A senator representing Plateau North, Gyang Pwajok on Sunday reviewed the May 2013 peace deal between the Fulani and Berom in Plateau North and declared it “very fruitful.”
Mr. Pwajok who was speaking in Jos said that “the peace agreement has been successful.”
“It has yielded the desired fruits because there has been no gory incident since the two groups agreed to embrace and protect each other four months ago,” he said.
The two communities have waged attacks against each other for over a decade with hundreds of people killed while livestock, and farmlands were also destroyed.
The bloodbath persisted despite federal government intervention through the military’s Special Task Force (STF).
Mr. Pwajok initiated sessions of peace meetings between April and May during which the warring groups agreed to bury the hatchet and live in peace.
The senator said that he was particularly impressed with the resolve by leaders and the youth of both communities to respect and accept each other as one.
“I think the most impressive aspect of the resolve is the zeal to collaborate and collectively deal with conflict merchants out to disrupt the gains of the peace resolve. The communities have also found out that cow thieves and farm destroyers should be treated as individual cases and tackled that way without involving the entire community,” he said.

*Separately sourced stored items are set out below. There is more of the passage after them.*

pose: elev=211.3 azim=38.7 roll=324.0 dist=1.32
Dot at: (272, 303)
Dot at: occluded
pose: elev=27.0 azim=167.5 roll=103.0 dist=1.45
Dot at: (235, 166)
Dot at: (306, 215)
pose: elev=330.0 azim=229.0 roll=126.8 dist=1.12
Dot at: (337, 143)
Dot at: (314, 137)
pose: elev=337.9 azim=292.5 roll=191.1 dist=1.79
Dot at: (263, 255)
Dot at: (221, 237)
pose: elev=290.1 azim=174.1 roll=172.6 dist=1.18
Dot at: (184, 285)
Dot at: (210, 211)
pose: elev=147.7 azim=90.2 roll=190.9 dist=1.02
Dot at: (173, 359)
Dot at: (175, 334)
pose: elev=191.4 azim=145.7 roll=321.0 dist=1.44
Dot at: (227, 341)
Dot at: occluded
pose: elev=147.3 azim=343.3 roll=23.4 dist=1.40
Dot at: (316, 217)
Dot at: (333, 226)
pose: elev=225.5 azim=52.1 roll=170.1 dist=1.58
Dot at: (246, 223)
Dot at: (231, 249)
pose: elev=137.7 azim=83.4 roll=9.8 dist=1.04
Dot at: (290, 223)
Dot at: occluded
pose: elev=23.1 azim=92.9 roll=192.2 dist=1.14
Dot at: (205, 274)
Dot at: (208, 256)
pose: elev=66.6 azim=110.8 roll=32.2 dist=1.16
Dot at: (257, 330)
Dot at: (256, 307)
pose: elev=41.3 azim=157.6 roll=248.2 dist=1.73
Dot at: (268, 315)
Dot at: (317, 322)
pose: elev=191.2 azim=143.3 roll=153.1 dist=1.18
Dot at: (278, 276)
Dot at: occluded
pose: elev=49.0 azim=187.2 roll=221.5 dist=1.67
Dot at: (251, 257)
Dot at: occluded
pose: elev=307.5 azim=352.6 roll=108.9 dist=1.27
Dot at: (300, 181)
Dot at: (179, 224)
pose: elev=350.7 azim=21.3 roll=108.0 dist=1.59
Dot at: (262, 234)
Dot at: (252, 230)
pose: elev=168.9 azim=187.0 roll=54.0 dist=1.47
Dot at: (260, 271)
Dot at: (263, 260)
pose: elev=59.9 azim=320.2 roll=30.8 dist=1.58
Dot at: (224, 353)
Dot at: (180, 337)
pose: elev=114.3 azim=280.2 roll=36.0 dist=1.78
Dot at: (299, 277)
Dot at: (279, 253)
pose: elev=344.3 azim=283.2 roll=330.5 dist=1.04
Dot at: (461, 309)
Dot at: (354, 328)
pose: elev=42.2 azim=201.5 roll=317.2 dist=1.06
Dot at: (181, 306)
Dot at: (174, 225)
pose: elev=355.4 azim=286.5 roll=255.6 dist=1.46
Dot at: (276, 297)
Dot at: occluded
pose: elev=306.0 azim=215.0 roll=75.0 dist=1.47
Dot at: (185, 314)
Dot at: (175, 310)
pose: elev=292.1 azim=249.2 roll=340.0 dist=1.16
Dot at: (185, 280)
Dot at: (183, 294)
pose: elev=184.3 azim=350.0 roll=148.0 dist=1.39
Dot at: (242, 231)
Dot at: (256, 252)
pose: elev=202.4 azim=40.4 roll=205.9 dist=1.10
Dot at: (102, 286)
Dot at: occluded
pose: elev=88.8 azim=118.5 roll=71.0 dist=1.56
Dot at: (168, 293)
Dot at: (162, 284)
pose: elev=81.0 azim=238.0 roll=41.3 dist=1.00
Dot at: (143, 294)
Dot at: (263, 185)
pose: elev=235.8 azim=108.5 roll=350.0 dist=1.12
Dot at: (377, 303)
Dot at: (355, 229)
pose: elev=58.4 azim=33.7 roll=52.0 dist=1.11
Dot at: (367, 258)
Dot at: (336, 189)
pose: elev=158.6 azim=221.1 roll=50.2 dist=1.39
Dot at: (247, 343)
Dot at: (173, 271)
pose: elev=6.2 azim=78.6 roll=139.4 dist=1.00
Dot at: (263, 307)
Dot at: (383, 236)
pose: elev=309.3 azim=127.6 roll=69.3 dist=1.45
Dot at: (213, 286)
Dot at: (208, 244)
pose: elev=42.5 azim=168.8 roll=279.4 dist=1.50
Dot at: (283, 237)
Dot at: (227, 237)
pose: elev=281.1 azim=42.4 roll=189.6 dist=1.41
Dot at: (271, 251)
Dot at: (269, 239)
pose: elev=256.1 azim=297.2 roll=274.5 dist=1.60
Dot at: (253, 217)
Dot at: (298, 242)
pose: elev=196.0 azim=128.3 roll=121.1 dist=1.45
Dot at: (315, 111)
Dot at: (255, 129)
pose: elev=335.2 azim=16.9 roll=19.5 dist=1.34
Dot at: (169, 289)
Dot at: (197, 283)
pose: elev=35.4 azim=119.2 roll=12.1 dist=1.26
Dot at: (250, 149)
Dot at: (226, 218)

“There are still some elements of suspicion because villages that are routes of cattle thieves are seen as either abodes of the suspects or their conspirators which makes some villages vulnerable to attacks. But we are changing that impression with more enlightenment in the discussions. Again, with the attacks now very rare, the security agencies now have spare time to go after cattle rustlers and other petty criminals.”
Mr. Pwajok said some gangs, suspected to be responsible for cattle rustling, have been discovered and their operational tactics uncovered. He expressed optimism that the knowledge would help check the menace.
He said that community leaders were encouraged to settle cases of farm destruction by cattle with individuals involved rather than allow it to look like a communal issue that could rope in everyone.
“We have always said that such disagreements should never be communalized otherwise they attain wide dimensions that could snowball into major crises,” he said.
Mr. Pwajok advised Plateau residents to always be alert as “enemies” are always out to truncate the peace.
“Peace is not something you can easily get but where people are determined and can organise themselves to guard it, there will always be light at the end of the tunnel,” he stated.
The senator praised leaders of both the Fulani and Berom communities for living up to their resolve to protect and embrace each other. He noted that this had confirmed that they were sincere in their pronouncements at the peace meetings.
The senator also spoke on the reported influx of more people into Jos and environs and advised the STF to “critically study,” rather than celebrate the rising traffic in the city.
“Practically all roads and streets in Jos are recording very high traffic and I have often heard security agencies say that it signified a return of peace. I don’t agree much with that. I think it is rather a time to analyse this increase in traffic and the influx of more people because it could signal the arrival of insurgents fleeing from various directions.”
He said that such insurgents could take advantage of the peace in Plateau to re-launch their offensive and throw the state into fresh chaos, and advised security agencies to be “very alert.”
Mr. Pwajok particularly called for stiffer measures to safeguard Plateau borders with Bauchi, Nasarawa, Kaduna and Taraba.
“There must be a network of collaborative peace efforts; the STF must identify stranger elements and track down criminals by raiding their training grounds and camps.There must be improved and increased intelligence gathering to make for effective proactive steps so as to check criminals before they move,” he said.
The senator said special attention should be paid to the Bauchi border town of Toro and the surrounding settlements, and advised security agencies to comb “even the smallest settlements.”